* _REQUIRED WORK_
Some lines in the entries contain the word "linejoin". Copy all of them.

* _Saved entries_
=======

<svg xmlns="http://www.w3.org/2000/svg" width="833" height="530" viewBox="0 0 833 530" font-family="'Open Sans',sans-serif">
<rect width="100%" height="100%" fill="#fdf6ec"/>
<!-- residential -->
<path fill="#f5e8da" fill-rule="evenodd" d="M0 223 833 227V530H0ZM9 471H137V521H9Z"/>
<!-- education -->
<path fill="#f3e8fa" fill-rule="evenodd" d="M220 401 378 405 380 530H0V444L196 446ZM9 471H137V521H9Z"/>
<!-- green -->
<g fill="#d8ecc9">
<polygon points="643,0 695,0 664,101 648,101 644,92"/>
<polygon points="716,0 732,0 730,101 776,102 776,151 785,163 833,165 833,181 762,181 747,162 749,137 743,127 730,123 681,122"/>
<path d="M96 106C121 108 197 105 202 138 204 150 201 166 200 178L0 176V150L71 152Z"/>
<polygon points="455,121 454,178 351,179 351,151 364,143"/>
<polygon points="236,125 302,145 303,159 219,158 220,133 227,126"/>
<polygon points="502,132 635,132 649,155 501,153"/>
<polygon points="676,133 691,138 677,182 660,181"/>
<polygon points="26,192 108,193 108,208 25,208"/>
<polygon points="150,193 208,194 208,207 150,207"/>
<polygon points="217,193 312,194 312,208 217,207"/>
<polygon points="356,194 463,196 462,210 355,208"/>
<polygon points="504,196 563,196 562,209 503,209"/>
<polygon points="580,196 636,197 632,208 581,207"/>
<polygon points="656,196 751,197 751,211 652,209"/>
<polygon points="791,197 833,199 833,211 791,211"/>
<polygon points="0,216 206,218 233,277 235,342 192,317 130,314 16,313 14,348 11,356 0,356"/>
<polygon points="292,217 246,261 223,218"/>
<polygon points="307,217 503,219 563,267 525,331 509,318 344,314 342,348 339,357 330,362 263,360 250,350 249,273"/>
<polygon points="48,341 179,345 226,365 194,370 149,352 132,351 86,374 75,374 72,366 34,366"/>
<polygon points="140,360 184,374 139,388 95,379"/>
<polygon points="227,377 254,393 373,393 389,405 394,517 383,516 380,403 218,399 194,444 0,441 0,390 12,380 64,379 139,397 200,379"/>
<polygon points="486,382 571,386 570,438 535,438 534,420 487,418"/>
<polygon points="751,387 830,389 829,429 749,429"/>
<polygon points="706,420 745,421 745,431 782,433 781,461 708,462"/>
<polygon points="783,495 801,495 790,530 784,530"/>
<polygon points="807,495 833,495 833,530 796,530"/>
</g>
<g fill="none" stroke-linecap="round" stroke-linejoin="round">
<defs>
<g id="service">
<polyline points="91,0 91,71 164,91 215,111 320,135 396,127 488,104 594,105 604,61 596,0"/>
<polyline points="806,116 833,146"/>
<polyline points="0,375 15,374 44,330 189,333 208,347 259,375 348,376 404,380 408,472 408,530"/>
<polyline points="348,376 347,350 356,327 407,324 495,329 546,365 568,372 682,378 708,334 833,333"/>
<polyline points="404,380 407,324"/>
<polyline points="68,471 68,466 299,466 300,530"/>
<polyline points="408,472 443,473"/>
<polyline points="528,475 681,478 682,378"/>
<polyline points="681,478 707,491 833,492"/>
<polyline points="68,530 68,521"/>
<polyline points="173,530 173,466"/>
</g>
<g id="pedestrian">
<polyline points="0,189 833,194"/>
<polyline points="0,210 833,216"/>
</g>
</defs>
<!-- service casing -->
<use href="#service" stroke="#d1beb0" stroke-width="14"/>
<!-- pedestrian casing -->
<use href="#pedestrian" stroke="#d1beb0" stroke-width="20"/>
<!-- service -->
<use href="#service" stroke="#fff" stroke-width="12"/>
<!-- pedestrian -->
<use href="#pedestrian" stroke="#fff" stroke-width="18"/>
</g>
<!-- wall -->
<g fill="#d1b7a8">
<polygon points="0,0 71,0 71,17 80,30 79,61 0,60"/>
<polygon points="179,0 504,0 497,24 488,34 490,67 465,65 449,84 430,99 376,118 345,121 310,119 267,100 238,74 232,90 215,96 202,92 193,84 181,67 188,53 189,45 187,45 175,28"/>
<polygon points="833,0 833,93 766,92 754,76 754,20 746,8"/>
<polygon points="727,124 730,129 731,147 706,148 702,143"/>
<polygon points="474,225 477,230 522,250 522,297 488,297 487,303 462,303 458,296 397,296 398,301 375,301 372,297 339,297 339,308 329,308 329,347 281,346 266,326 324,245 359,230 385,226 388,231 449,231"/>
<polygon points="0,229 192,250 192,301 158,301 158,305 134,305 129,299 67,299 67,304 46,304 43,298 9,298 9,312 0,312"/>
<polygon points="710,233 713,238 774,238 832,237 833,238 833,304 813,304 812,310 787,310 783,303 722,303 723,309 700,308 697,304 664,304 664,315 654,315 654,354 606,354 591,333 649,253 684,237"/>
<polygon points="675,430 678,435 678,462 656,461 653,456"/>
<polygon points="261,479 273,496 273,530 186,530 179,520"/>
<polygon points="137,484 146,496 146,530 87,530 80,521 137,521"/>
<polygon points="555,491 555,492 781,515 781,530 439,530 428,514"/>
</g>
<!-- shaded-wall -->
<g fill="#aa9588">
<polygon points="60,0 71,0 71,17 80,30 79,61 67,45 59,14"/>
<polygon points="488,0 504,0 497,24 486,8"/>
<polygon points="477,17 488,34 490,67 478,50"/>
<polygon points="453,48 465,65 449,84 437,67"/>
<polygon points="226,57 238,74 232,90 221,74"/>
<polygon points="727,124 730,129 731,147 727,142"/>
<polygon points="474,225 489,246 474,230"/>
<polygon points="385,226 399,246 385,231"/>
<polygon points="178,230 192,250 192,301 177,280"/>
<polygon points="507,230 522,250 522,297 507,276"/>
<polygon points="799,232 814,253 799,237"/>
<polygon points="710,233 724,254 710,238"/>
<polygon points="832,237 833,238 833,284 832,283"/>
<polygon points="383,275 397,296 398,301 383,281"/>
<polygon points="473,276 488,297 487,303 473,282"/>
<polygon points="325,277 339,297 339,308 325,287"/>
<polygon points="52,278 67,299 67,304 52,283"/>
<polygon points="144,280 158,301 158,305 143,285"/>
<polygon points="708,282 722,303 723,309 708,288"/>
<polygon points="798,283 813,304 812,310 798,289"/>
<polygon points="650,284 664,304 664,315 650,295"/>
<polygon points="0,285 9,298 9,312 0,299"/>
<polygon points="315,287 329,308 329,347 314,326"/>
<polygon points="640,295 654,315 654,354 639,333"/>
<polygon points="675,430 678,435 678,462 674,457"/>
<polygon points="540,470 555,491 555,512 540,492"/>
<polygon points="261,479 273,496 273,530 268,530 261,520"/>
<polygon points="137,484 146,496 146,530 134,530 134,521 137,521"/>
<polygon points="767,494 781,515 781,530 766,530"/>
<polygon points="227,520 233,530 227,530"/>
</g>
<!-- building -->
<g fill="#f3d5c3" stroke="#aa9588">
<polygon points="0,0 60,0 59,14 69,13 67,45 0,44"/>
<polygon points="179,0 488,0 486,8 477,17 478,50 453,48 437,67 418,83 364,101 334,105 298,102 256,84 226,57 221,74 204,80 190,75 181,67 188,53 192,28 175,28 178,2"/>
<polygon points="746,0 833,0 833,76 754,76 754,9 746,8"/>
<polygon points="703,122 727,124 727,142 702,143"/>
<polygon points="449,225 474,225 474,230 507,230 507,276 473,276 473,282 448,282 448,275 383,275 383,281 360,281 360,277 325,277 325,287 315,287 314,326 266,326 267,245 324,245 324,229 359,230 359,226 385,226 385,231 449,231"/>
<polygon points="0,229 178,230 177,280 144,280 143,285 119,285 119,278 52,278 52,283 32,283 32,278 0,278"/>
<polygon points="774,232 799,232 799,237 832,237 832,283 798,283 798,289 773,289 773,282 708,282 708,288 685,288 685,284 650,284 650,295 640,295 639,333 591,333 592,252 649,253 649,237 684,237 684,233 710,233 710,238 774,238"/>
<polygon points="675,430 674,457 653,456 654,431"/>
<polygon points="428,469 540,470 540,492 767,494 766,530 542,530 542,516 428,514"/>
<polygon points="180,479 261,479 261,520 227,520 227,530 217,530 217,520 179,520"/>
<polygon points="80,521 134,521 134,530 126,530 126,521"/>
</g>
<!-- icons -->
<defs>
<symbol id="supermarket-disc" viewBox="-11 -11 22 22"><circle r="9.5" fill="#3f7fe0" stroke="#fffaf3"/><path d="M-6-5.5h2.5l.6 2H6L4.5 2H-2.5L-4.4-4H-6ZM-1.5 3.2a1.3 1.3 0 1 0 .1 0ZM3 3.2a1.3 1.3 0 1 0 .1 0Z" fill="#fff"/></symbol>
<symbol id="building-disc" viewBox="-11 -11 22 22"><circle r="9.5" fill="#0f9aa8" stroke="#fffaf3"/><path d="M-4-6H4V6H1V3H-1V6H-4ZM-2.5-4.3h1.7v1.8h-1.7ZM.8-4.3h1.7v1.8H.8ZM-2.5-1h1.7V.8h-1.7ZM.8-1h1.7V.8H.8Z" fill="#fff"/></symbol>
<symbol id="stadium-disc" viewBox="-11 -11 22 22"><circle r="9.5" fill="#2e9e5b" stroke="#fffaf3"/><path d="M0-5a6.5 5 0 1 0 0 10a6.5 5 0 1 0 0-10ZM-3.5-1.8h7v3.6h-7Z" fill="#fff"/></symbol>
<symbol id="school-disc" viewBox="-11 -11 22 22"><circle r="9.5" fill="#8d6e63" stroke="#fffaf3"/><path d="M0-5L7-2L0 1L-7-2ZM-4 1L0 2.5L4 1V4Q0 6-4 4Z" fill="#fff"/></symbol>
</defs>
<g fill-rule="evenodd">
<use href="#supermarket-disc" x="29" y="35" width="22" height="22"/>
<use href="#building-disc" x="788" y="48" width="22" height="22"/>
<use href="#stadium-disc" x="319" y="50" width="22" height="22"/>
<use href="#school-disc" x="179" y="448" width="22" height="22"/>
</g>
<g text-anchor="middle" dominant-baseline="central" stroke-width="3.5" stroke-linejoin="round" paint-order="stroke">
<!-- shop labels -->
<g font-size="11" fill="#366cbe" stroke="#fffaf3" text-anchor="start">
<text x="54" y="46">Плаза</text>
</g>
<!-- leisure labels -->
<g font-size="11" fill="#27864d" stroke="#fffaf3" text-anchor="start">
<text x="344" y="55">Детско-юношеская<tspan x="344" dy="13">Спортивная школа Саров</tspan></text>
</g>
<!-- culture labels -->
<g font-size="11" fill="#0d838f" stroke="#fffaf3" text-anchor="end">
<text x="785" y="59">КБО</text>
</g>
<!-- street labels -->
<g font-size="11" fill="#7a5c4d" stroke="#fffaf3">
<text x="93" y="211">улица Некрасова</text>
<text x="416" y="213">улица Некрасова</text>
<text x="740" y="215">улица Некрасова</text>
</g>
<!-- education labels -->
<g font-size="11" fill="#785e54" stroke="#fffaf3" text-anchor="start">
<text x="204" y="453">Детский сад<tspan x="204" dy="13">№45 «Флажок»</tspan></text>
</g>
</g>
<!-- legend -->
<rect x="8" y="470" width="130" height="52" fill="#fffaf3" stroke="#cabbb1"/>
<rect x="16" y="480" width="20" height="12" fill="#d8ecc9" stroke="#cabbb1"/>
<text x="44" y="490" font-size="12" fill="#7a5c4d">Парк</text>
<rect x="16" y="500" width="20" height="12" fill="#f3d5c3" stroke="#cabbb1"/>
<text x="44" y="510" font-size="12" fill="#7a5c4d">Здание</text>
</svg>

=======

* _FINAL ANSWER_
<g fill="none" stroke-linecap="round" stroke-linejoin="round">
<g text-anchor="middle" dominant-baseline="central" stroke-width="3.5" stroke-linejoin="round" paint-order="stroke">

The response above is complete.